First-year managers have always been a big deal in the MLB, and this year, some of the biggest and best ball clubs are trying to win a World Series with a rookie at the helm. A few teams have shown that the managerial change was necessary, and others still seem to be in the middle of a rebuild. Let’s take a look at how each first-year manager is doing with their new club.
Ron Gardenhire- Detroit Tigers
We can start with the only guy in the group who doesn’t have his first managerial job.

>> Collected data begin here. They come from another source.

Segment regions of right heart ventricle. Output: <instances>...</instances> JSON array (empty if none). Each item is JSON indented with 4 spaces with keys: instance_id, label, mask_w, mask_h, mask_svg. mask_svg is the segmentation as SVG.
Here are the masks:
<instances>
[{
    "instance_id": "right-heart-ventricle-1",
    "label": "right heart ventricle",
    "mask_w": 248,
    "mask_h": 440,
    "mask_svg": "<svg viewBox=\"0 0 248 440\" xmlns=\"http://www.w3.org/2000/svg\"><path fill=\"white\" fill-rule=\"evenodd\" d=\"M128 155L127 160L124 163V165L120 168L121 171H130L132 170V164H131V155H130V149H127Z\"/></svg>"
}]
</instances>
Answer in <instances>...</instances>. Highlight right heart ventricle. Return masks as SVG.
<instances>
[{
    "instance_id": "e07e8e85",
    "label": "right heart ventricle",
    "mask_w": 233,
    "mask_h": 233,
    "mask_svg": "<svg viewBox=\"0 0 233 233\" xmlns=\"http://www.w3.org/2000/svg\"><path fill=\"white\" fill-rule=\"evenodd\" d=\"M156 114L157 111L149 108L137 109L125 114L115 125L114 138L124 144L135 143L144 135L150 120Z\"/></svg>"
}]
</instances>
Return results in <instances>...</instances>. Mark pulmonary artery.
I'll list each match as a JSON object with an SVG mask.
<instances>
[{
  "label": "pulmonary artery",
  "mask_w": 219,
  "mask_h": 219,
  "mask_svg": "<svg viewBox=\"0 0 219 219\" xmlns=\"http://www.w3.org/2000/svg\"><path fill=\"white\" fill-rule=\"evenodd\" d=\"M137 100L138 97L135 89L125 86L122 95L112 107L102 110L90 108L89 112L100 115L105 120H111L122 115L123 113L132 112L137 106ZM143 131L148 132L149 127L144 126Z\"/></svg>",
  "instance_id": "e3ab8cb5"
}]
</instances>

The Tigers weren’t expected to truly compete for anything this season, but Gardenhire has been able to keep the team somewhat relevant to this point. While future Hall of Famer Miguel Cabrera sits on the disabled list, the team’s potential All-Star candidate Nicholas Castellanos has led the way for the team, as they are only sitting at seven games under .500, a surprising mark for this Tigers team that doesn’t really have a ton of talent. The AL Central has been arguably baseball’s weakest division up until this point, so don’t count Gardenhire’s Tigers team out just yet.
Gabe Kapler- Philadelphia Phillies
Possibly the biggest surprise of the group, Kapler has started to restore a Phillies team that looked like a lost cause over the last few seasons. Kapler himself made some early season gaffes as manager, but those are growing pains that every rookie manager will have to go through. Since then, the Phillies have been on a tear and keeping up with baseball’s most surprising team, the Atlanta Braves.
Dave Martinez- Washington Nationals
After years of Dusty Baker at the helm and not a lot of playoff success to show for it, the Nationals made a change and put Dave Martinez in charge. In a surprisingly tough NL East division, the Nationals are currently sitting in fourth place, and are three games out of first. Their record is a little misleading to this point, as the Nationals had a stretch during the week of May 14thwhere they weren’t able to finish a game for six straight days! But no matter, Martinez has taken over a team with a lot of talent and managed it well to this point, but we’ll see what he and his coaching staff are really made of when it comes down to crunch time in August and September, but don’t let any of that fool you, these early season games matter, and might come back to bite this team.
Mickey Callaway- New York Mets
Sticking with the NL East AGAIN (last one here, I promise) Callaway led the Mets off to an incredibly impressive start early in the season, but they have come back down to Earth since that point. Callaway has had a lot of great moments early on in his managerial career, but he has also given baseball its worst moment of the season. During a game against the Cincinnati Reds, Callaway posted the wrong lineup card in the dugout, forcing the Mets to hit out of order. An embarrassing mistake from Callaway, but if he can find a way to overcome Jacob DeGrom’s injury, and keep the Mets in the playoff hunt, he’ll be a contender for Manager of the Year.
Aaron Boone- New York Yankees
Boone, who was pretty much handed this job because of one home run, hasn’t disappointed Yankee fans up to this point. After a slow start to the season, the Yankees hit their stride, winning 17 out of 19 at one point. Boone has shown at times that he has what it takes to be a great manager, but he was also gifted a super team, with one of the best bullpens in the league, and a lineup built to hit a ton of home runs in every park, let alone baseball’s smallest park. Boone has done a good job up to this point, and if he can avoid any major mistakes and injuries, this Yankee team might be able to coast to the playoffs. The AL East might be hotly contested though, thanks to another rookie manager in the division.
Alex Cora- Boston Red Sox (32-15)
Cora has had arguably the best impact of any rookie manager on this list. There were major problems between former manager John Farrell and just about everyone you can think of, from the media, to the players on the team. Cora, who got the Sox off to a 17-2 start, have come back down to Earth after the best start in team history, going 15-13 since, but he’s had his team playing excellent baseball. Cora’s impact has gone far beyond on the field, he’s impacted the clubhouse by giving it a much looser atmosphere, and the Red Sox are just playing much more together. Cora has made themes for all road trips, and the players really seem to be enjoying it. Combining that with the talent on this Red Sox team, and the AL East will be a hotly contested division come September.